HPCE/hpce_2014_cw5

Unable to compile OpenCL on Cygwin - Windows specific variables

Closed this issue · 2 comments

The environment I am using is Cygwin64. The original makefile works perfectly with the original process.cpp.
I am trying to set up the environment for OpenCL using the same include files from CW4, adding the following lines to process.cpp:

#ifndef _WIN32
#include <alloca.h>
#endif

#define CL_USE_DEPRECATED_OPENCL_1_1_APIS 
#define __CL_ENABLE_EXCEPTIONS 
#include "CL/cl.hpp"

This is the error I see using both Cmake and a regular makefile:
image

Relating to this part of the code:

#if !(defined(_WIN32) || defined(_WIN64))
    #include <unistd.h>
    void set_binary_io()

→ PROBLEM REQUIREMENTS
Reproduce everything in the Cygwin OpenCL issue from "HPCE/hpce_2014_cw5" down to "the original process.cpp.", renaming "makefile" to "build script" wherever it occurs. The data that comes next is from a different source.

→ DATA PROVIDED
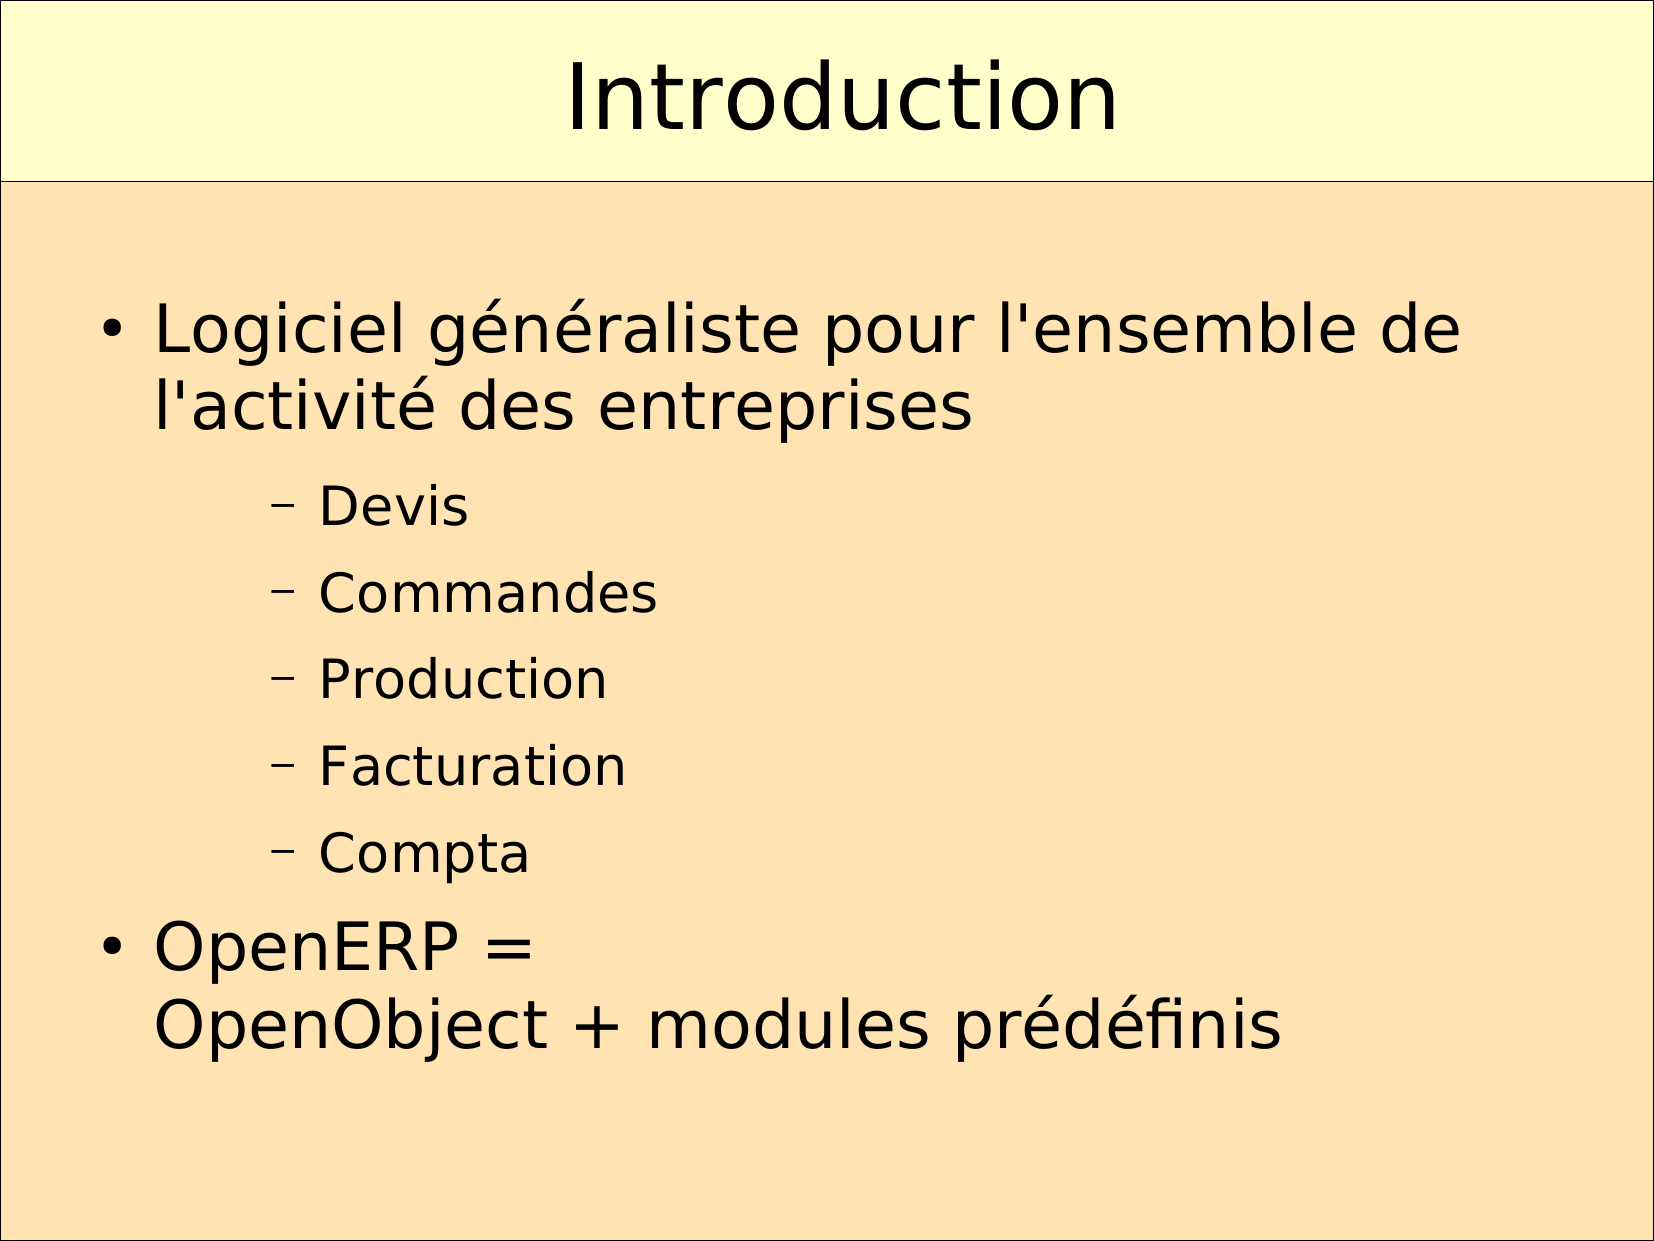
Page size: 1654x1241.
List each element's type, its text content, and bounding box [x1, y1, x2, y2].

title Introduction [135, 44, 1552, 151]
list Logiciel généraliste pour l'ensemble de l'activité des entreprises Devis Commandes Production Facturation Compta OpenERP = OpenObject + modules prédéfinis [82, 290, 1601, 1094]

→ RESPONSE TO THE EXERCISE
HPCE/hpce_2014_cw5

Unable to compile OpenCL on Cygwin - Windows specific variables

Closed this issue · 2 comments

The environment I am using is Cygwin64. The original build script works perfectly with the original process.cpp.